Activity ->
Exactly as written, output each of the lines below, with no images.

Exercise data ->
>>>
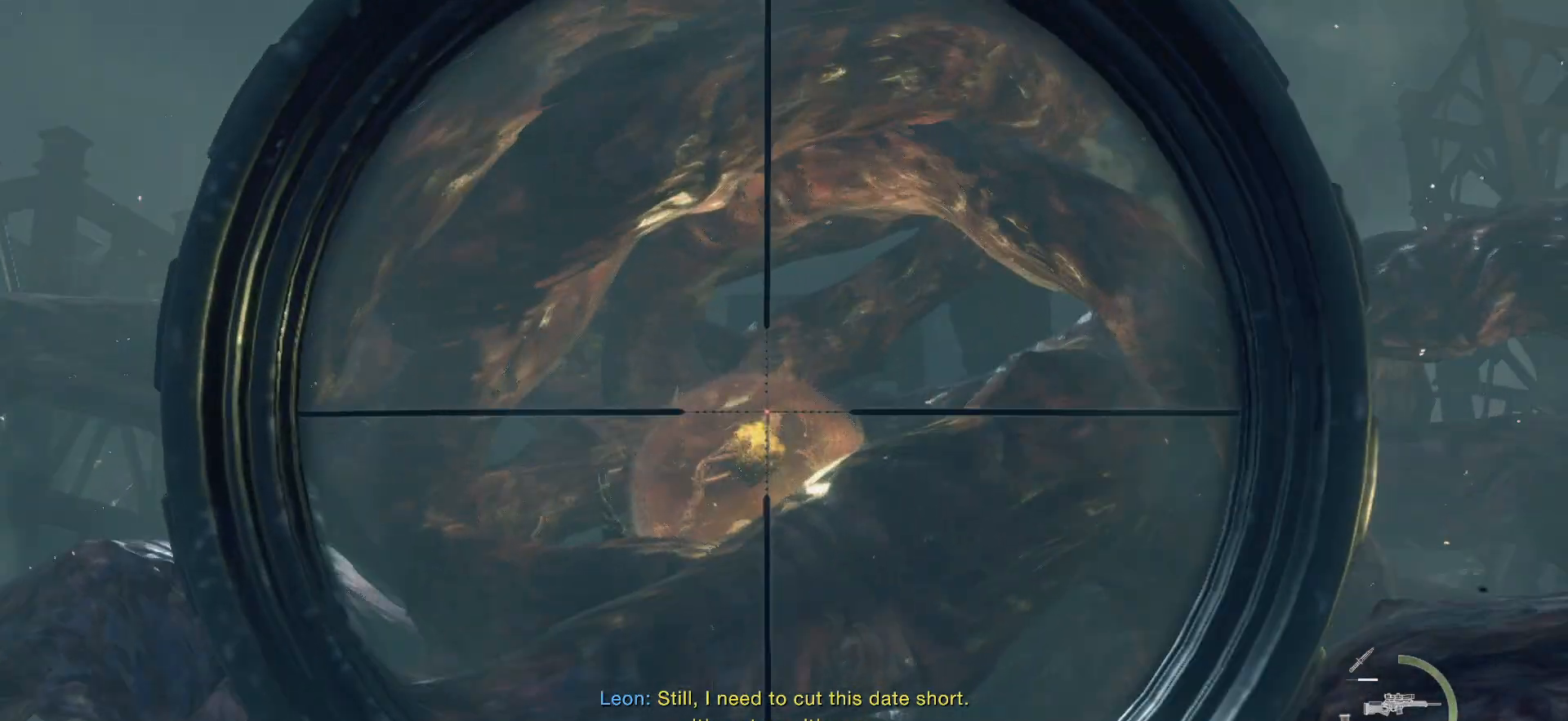
{"buttons": ["L2"], "left_stick": "center", "right_stick": "center", "events": [[83, "R2", "up"], [167, "R2", "down"], [167, "right_stick", "down"], [267, "R2", "up"], [317, "right_stick", "center"], [350, "R2", "down"], [467, "R2", "up"]]}
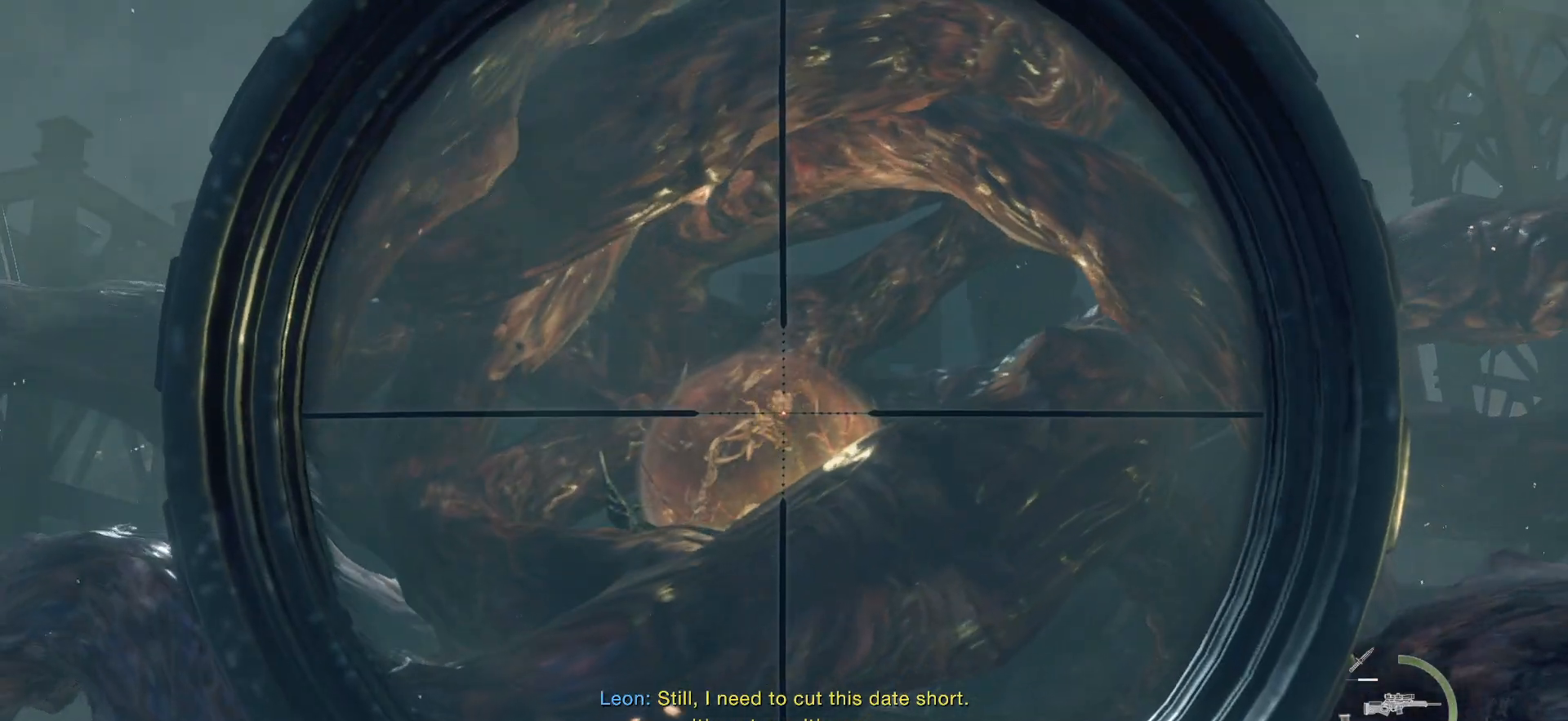
{"buttons": ["L2", "R2"], "left_stick": "center", "right_stick": "center", "events": [[33, "R2", "down"], [150, "R2", "up"], [217, "R2", "down"], [317, "R2", "up"], [400, "R2", "down"]]}
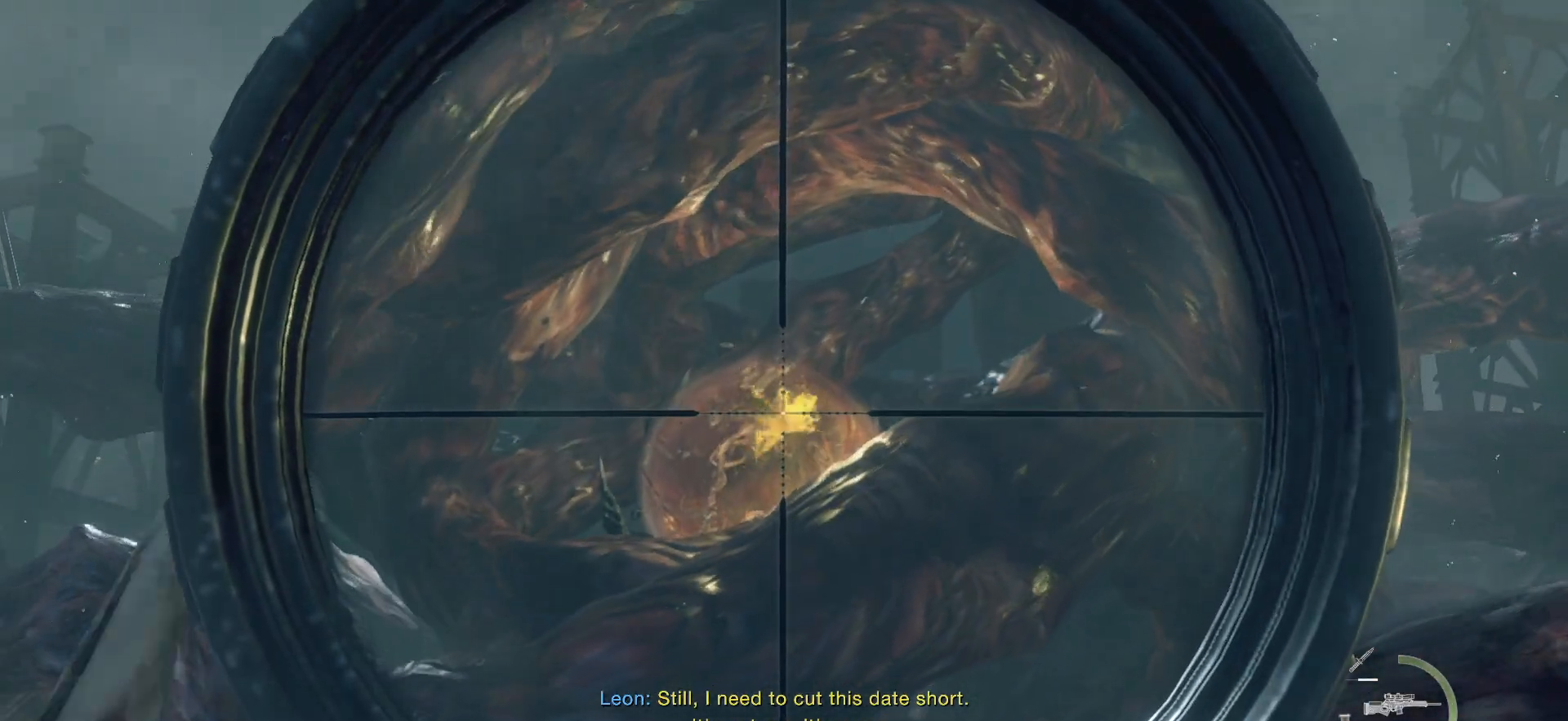
{"buttons": ["L2", "R2"], "left_stick": "center", "right_stick": "center", "events": [[17, "R2", "up"], [83, "R2", "down"], [183, "R2", "up"], [300, "R2", "down"], [417, "R2", "up"], [483, "R2", "down"]]}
<<<
Finished task ->
{"buttons": ["L2"], "left_stick": "center", "right_stick": "center", "events": [[83, "R2", "up"], [167, "R2", "down"], [167, "right_stick", "down"], [267, "R2", "up"], [317, "right_stick", "center"], [350, "R2", "down"], [467, "R2", "up"]]}
{"buttons": ["L2", "R2"], "left_stick": "center", "right_stick": "center", "events": [[33, "R2", "down"], [150, "R2", "up"], [217, "R2", "down"], [317, "R2", "up"], [400, "R2", "down"]]}
{"buttons": ["L2", "R2"], "left_stick": "center", "right_stick": "center", "events": [[17, "R2", "up"], [83, "R2", "down"], [183, "R2", "up"], [300, "R2", "down"], [417, "R2", "up"], [483, "R2", "down"]]}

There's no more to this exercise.